Even after Collins left the game, Elliott showed no signs of slowing down. He is showing patience, power, explosiveness and great vision in his running right now, which he did not due in the season opening loss to the Giants back on September 11th. The best example of which, may be on this run here, where he showcases all four aspects of his game in one run, hurdling a Chicago defender:
With his college coach Dan Mullen in attendance, Prescott looked nothing like a rookie quarterback who made just the third start of his career. Dak was decisive and surgical throughout the game, hitting on 19 of 24 attempts for 248 yards and two total touchdowns, including his first career touchdown pass, in which he hit Dez Bryant on a 17-yard post route with just over nine minutes to go in the fourth quarter.
“It felt great,” said Prescott of the touchdown pass. “I had a couple other close moments there earlier in the game. Then we got Dez in there. It took a lot of attempts but it happened.”
Dak also continued to show a strong rapport with Cole Beasley, who caught seven balls for 73 yards. Beasley is seemingly the receiver that Prescott trusts the most at this point in his young career, and he continues to go to the diminutive wide out whenever he needs to move the chains. (Matthew Postins' terrific Cowboys Premium column on "The Rise Of The Bease'' is here.)
“I like throwing to him and all those guys,” Prescott said of Beasley. “Every receiver we’ve got has some thing different to offer. Beasley specifically is very shifty and quick off the line. He is a hard to cover in man-to-man. He is hard for defense to match up against.”
Beasley showed just how hard he is to check here, when he beat DB Jacoby Glenn on a route early in the second quarter. The catch was the first in Beasley’s career that caught more than 20 yards downfield.
Through his first three starts, Dak has now thrown 99 passes without throwing a single interception. That stat is pretty remarkable when you think about it, especially considering that Prescott is just one of four quarterbacks, along with Drew Brees, Phillip Rivers and Carson Wentz, without an interception through their first three starts of the season.

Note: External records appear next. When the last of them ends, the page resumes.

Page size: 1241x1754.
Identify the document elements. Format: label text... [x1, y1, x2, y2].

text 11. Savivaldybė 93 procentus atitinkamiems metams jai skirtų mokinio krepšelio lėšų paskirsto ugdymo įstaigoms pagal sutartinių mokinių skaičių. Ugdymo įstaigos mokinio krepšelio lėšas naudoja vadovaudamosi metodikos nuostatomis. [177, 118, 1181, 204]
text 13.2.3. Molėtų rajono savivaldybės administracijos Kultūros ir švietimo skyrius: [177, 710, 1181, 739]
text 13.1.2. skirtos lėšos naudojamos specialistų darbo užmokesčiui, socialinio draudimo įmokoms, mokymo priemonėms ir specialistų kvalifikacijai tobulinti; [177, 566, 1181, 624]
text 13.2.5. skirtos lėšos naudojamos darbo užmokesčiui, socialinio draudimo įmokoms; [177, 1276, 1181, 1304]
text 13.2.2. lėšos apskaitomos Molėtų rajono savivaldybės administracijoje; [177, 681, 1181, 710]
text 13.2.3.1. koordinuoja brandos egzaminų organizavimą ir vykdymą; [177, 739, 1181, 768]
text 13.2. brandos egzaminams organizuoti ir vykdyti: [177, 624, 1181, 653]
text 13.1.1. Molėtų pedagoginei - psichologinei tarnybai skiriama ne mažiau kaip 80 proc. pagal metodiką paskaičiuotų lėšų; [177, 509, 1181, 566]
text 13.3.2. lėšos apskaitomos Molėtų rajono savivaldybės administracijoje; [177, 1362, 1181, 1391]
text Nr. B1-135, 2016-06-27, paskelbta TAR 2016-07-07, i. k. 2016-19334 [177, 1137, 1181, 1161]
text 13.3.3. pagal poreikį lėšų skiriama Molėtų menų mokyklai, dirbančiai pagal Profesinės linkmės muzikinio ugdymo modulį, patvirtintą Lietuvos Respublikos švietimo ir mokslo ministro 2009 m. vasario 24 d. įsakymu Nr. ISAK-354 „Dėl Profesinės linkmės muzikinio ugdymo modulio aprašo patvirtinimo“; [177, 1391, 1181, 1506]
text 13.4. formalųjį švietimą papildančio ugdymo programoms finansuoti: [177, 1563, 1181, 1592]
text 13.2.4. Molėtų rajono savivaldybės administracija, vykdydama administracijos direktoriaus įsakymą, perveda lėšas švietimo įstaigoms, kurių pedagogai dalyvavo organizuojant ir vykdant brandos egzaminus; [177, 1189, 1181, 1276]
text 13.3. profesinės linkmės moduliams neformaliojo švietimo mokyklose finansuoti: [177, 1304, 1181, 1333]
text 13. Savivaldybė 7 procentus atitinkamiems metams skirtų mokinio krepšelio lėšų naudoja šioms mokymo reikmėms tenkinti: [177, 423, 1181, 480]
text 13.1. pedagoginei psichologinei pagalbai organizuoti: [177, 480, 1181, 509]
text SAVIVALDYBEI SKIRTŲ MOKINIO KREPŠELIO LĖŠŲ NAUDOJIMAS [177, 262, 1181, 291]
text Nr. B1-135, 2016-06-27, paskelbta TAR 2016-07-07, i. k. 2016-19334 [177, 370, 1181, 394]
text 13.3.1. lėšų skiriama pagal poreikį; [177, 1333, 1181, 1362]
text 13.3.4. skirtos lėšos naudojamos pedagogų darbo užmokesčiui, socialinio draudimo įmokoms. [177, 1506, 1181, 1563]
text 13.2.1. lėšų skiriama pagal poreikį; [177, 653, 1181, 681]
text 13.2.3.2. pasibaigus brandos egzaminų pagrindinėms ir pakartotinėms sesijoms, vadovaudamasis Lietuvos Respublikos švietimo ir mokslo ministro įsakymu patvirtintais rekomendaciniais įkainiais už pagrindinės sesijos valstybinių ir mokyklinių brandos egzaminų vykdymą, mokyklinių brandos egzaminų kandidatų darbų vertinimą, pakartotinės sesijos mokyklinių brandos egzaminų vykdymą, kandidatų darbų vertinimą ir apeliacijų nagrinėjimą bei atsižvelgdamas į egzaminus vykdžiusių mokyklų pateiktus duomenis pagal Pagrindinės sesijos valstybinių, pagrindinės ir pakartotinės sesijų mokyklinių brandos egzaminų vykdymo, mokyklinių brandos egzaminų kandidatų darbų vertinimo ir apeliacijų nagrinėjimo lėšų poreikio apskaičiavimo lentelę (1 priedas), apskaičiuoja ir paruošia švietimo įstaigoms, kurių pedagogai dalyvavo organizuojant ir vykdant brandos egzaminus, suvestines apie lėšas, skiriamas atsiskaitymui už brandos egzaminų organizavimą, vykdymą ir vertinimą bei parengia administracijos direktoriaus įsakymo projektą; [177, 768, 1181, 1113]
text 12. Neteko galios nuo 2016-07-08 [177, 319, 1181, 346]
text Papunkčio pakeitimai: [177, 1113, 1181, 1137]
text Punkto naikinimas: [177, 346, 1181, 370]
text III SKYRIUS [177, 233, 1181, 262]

“The number of different fronts and coverages you see, the different pressures and he’s just done a really good job understanding what we want to do against the defenses he sees and he throws the ball to the right guy,” coach Jason Garrett said of his rookie quarterback. “He does a good job not forcing the ball. If it’s not there, he goes through his progression. He doesn’t predetermine things and then ultimately he can get away from trouble because he’s a really good athlete and he can use his legs. He did that a couple of times again tonight. Again, it goes back to the poise and composure and the maturity he’s playing with. He’s done an outstanding job for us.”
A couple of injuries. A couple of rookies. The Cowboys are having to take the good with the bad ... but are 2-1 to show for it all.